▸ **Task brief**
Could the entries below be transcribed word for word, with the pictures omitted?

[Dataset records]
· · ·
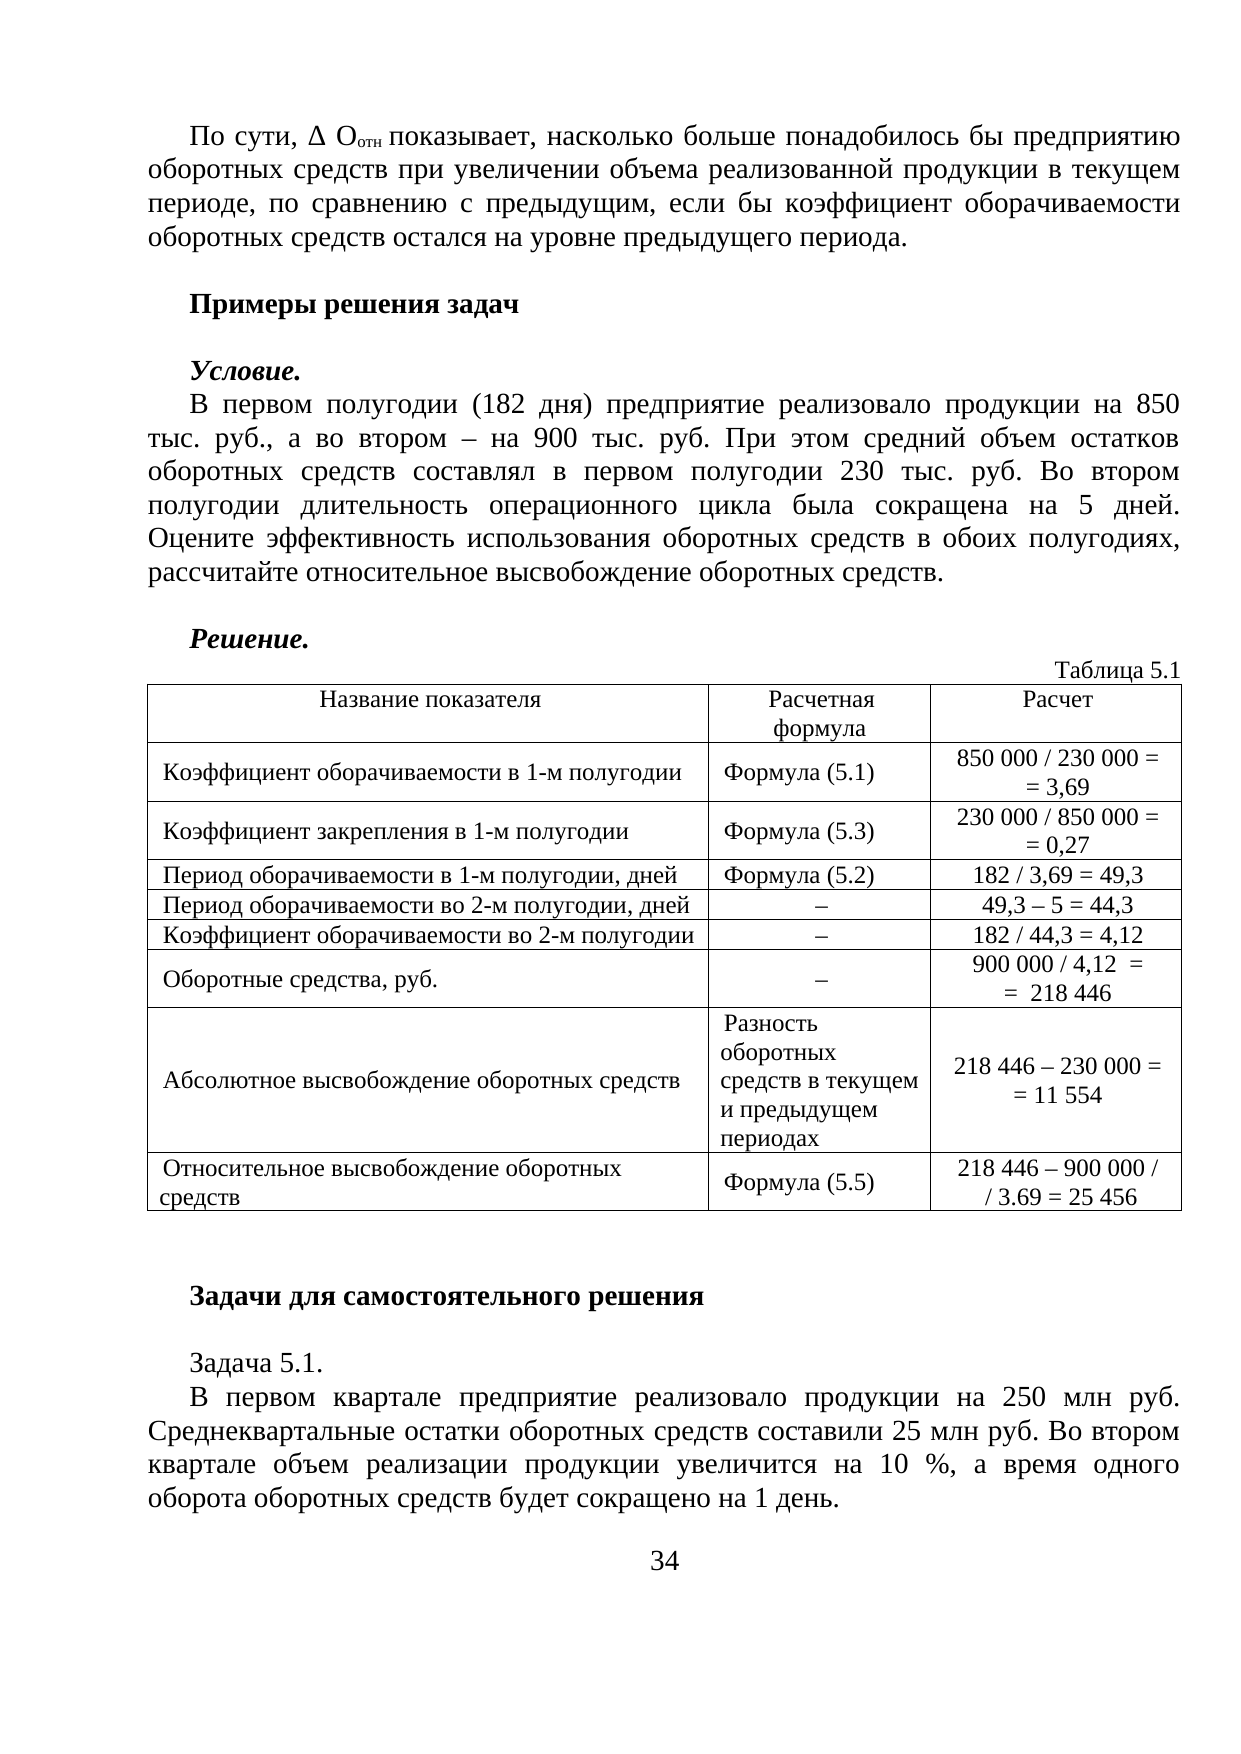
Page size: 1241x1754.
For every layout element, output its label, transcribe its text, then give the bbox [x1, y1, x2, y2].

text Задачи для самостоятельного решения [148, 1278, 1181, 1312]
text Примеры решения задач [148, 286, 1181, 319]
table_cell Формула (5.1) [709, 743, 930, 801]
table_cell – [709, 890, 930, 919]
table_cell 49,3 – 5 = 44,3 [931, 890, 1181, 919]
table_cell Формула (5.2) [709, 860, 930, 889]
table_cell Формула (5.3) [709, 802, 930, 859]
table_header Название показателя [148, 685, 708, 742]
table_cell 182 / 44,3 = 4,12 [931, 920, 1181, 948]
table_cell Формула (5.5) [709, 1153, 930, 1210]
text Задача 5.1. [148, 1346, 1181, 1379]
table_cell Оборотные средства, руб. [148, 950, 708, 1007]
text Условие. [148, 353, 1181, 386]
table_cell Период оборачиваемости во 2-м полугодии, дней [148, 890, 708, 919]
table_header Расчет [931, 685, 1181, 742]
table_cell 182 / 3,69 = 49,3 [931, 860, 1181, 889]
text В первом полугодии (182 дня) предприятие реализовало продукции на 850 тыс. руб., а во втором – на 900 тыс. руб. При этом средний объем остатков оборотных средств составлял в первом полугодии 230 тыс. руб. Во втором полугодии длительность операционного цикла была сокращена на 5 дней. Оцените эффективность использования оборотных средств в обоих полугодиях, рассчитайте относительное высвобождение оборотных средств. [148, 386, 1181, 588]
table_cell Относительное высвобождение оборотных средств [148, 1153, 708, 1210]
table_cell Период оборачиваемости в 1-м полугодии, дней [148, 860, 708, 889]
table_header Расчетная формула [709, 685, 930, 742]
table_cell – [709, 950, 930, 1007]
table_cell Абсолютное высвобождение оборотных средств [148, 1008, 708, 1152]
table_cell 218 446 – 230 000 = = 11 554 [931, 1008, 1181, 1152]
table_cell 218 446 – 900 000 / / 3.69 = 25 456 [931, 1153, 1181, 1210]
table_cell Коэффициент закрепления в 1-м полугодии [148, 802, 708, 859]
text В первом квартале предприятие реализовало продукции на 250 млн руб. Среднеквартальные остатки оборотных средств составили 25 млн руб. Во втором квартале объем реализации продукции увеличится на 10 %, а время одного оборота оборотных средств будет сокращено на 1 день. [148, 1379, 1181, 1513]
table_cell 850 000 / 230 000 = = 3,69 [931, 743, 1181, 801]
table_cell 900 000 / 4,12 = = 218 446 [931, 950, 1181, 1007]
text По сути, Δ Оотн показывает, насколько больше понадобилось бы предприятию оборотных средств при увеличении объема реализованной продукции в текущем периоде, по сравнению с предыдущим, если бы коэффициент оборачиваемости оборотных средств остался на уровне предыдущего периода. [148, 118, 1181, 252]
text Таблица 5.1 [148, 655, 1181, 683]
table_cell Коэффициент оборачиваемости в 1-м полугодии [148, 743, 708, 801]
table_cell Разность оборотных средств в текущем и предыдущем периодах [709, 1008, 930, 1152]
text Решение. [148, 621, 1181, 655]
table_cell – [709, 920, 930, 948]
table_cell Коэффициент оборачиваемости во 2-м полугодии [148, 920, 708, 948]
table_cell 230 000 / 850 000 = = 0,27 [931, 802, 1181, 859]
· · ·
▸ **Answer to this problem**
Page size: 1241x1754.
For every layout element, output its label, transcribe its text, then give the bbox [x1, y1, x2, y2].

text Задачи для самостоятельного решения [148, 1278, 1181, 1312]
text Примеры решения задач [148, 286, 1181, 319]
table_cell Формула (5.1) [709, 743, 930, 801]
table_cell – [709, 890, 930, 919]
table_cell 49,3 – 5 = 44,3 [931, 890, 1181, 919]
table_cell Формула (5.2) [709, 860, 930, 889]
table_cell Формула (5.3) [709, 802, 930, 859]
table_header Название показателя [148, 685, 708, 742]
table_cell 182 / 44,3 = 4,12 [931, 920, 1181, 948]
table_cell Формула (5.5) [709, 1153, 930, 1210]
text Задача 5.1. [148, 1346, 1181, 1379]
table_cell Оборотные средства, руб. [148, 950, 708, 1007]
text Условие. [148, 353, 1181, 386]
table_cell Период оборачиваемости во 2-м полугодии, дней [148, 890, 708, 919]
table_header Расчет [931, 685, 1181, 742]
table_cell 182 / 3,69 = 49,3 [931, 860, 1181, 889]
text В первом полугодии (182 дня) предприятие реализовало продукции на 850 тыс. руб., а во втором – на 900 тыс. руб. При этом средний объем остатков оборотных средств составлял в первом полугодии 230 тыс. руб. Во втором полугодии длительность операционного цикла была сокращена на 5 дней. Оцените эффективность использования оборотных средств в обоих полугодиях, рассчитайте относительное высвобождение оборотных средств. [148, 386, 1181, 588]
table_cell Относительное высвобождение оборотных средств [148, 1153, 708, 1210]
table_cell Период оборачиваемости в 1-м полугодии, дней [148, 860, 708, 889]
table_header Расчетная формула [709, 685, 930, 742]
table_cell – [709, 950, 930, 1007]
table_cell Абсолютное высвобождение оборотных средств [148, 1008, 708, 1152]
table_cell 218 446 – 230 000 = = 11 554 [931, 1008, 1181, 1152]
table_cell 218 446 – 900 000 / / 3.69 = 25 456 [931, 1153, 1181, 1210]
table_cell Коэффициент закрепления в 1-м полугодии [148, 802, 708, 859]
text В первом квартале предприятие реализовало продукции на 250 млн руб. Среднеквартальные остатки оборотных средств составили 25 млн руб. Во втором квартале объем реализации продукции увеличится на 10 %, а время одного оборота оборотных средств будет сокращено на 1 день. [148, 1379, 1181, 1513]
table_cell 850 000 / 230 000 = = 3,69 [931, 743, 1181, 801]
table_cell 900 000 / 4,12 = = 218 446 [931, 950, 1181, 1007]
text По сути, Δ Оотн показывает, насколько больше понадобилось бы предприятию оборотных средств при увеличении объема реализованной продукции в текущем периоде, по сравнению с предыдущим, если бы коэффициент оборачиваемости оборотных средств остался на уровне предыдущего периода. [148, 118, 1181, 252]
text Таблица 5.1 [148, 655, 1181, 683]
table_cell Коэффициент оборачиваемости в 1-м полугодии [148, 743, 708, 801]
table_cell Разность оборотных средств в текущем и предыдущем периодах [709, 1008, 930, 1152]
text Решение. [148, 621, 1181, 655]
table_cell – [709, 920, 930, 948]
table_cell Коэффициент оборачиваемости во 2-м полугодии [148, 920, 708, 948]
table_cell 230 000 / 850 000 = = 0,27 [931, 802, 1181, 859]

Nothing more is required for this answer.